**Task to complete**
Revise the records from the line with "[188, 192, 227, 218]" up to and including the line with "dirty cement wall", putting "area" in place of "region" and keeping everything else the same. Return only those lines.

-------- Source data

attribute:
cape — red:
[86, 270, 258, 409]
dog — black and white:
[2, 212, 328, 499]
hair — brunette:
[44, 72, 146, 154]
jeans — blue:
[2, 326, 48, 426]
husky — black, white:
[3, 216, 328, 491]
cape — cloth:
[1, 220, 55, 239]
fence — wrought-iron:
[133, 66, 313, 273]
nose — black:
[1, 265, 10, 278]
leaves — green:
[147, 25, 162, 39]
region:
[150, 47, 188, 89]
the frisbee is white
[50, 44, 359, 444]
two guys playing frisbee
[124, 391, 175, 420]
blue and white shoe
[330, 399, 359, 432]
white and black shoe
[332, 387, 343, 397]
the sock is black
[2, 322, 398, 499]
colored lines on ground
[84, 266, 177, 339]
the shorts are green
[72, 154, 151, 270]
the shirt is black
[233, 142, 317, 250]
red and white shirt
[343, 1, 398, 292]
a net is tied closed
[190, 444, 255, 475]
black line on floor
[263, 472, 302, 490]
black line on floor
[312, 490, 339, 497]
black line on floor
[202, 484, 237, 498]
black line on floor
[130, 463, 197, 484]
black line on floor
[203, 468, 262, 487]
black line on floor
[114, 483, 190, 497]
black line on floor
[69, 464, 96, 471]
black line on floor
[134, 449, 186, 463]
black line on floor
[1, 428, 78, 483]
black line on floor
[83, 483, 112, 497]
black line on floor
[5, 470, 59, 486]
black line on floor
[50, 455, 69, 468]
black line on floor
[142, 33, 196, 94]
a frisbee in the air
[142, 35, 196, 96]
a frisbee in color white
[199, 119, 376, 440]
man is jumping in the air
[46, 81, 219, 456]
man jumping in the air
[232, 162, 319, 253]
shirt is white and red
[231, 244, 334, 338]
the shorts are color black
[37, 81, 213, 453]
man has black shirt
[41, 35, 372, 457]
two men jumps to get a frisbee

----------------
-------- Source data

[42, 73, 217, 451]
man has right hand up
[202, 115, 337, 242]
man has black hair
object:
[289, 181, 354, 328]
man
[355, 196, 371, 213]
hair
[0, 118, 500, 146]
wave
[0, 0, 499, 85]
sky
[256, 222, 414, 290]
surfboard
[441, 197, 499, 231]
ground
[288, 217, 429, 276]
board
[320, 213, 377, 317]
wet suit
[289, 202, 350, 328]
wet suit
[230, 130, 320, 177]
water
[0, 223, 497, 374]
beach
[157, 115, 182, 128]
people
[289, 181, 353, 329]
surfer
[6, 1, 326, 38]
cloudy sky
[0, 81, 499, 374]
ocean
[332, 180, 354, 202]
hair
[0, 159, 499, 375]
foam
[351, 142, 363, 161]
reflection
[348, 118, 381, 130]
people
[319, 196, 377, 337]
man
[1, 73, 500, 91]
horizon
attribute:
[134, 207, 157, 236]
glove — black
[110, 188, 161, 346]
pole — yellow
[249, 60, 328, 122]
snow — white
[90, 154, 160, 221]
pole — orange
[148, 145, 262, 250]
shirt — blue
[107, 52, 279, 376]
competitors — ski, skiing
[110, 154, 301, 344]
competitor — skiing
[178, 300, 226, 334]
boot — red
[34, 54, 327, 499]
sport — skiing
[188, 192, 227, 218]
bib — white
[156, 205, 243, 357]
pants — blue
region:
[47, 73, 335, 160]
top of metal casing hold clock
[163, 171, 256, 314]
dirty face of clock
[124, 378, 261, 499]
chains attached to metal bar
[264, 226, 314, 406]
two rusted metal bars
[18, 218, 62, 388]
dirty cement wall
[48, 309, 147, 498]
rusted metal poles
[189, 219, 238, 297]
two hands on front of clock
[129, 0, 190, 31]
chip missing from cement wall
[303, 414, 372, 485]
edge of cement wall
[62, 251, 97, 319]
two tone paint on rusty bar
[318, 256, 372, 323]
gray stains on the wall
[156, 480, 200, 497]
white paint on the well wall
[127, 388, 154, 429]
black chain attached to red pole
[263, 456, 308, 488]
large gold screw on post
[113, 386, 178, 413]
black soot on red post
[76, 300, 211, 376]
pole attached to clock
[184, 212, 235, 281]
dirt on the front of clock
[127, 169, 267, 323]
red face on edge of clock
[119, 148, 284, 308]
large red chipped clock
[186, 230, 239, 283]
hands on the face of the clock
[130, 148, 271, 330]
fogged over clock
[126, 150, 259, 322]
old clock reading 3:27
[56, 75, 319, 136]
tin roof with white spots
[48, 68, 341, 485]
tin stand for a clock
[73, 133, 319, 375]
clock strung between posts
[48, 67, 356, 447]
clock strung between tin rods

----------------

**Expected output**
[188, 192, 227, 218]
bib — white
[156, 205, 243, 357]
pants — blue
area:
[47, 73, 335, 160]
top of metal casing hold clock
[163, 171, 256, 314]
dirty face of clock
[124, 378, 261, 499]
chains attached to metal bar
[264, 226, 314, 406]
two rusted metal bars
[18, 218, 62, 388]
dirty cement wall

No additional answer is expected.